The panel’s opinion also puts us on the short side of a lopsided circuit split—the Second, Third, Fifth, and Seventh Circuits all require expert testimony to be admissible to be considered at the class certification stage. See In re Blood Reagents Antitrust Litig. , 783 F.3d 183, 187 (3d Cir. 2015) ("We join certain of our sister courts to hold that a plaintiff cannot rely on challenged expert testimony, when critical to class certification, to demonstrate conformity with Rule 23 unless the plaintiff also demonstrates, and the trial court finds, that the expert testimony satisfies the standard set out in Daubert ."); In re U.S. Foodservice Inc. Pricing Litig. , 729 F.3d 108, 129 (2d Cir. 2013) (holding that the district court properly "considered the admissibility of the expert testimony" at the class certification stage, but declining to decide exactly "when a Daubert analysis forms a necessary component of a district court’s rigorous analysis") (emphasis added); Am. Honda Motor Co. v. Allen , 600 F.3d 813, 817 (7th Cir. 2010) (vacating the district court’s class certification order because it "fail[ed] to [resolve clearly] the issue of ... admissibility before certifying the class" and the expert testimony in question failed to satisfy Daubert ); Unger v. Amedisys Inc. , 401 F.3d 316, 319 (5th Cir. 2005) (holding that "findings [at the class certification stage] must be made based on adequate admissible evidence to justify class certification"). Two other circuits have so held in unpublished rulings. See In re Carpenter Co. , No. 14-0302, 2014 WL 12809636, at *3 (6th Cir. Sept. 29, 2014) (holding that, in light of Comcast and Dukes , the district court properly applied Daubert at the class certification stage); Sher v. Raytheon Co. , 419 F. App'x 887, 890 (11th Cir. 2011) (holding that "the district court erred as a matter of law" by failing to conduct a Daubert analysis at the class certification stage).

The panel acknowledges its conflict with the Third, Fifth, and Seventh Circuits, but emphasizes its agreement with the Eighth—the only circuit to come out the other way. Sali , 889 F.3d at 632 (citing Zurn Pex , 644 F.3d at 612–13 ). But even that case does not fully support the panel’s decision. In Zurn Pex , homeowners brought a class action against a plumbing company, claiming that the systems installed by the company were defective. 644 F.3d at 608. At the class certification stage, the plaintiffs proffered evidence from two experts regarding the failure of the plumbing systems. Id. at 609. The defendant attempted to exclude the testimony under Daubert , and the plaintiffs argued Daubert did not apply. Id. at 610.

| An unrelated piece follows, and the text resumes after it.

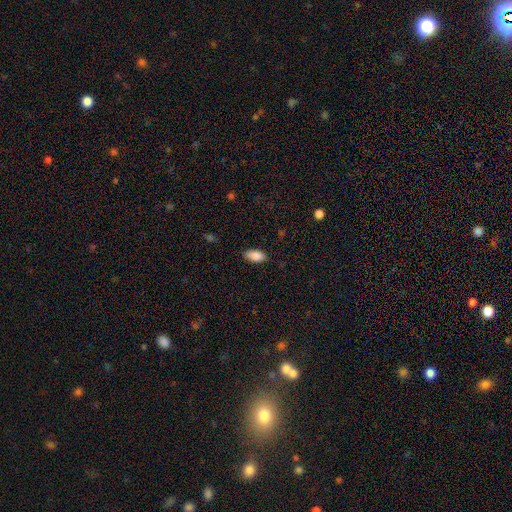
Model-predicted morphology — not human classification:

The district court conducted a "focused" Daubert analysis, declining to rule on whether the testimony was admissible, but also taking the Daubert factors into consideration in determining whether the expert testimony supported class certification. Id. at 610–11. The district court found that the expert testimony supported class certification and certified the class. Id. The Eighth Circuit affirmed, holding that the district court’s "focused" Daubert analysis was correct and stating that expert testimony need not be admissible at the class certification stage, although the Daubert factors should be considered. Id. at 613.

Zurn Pex is consistent with the panel’s position that inadmissible expert...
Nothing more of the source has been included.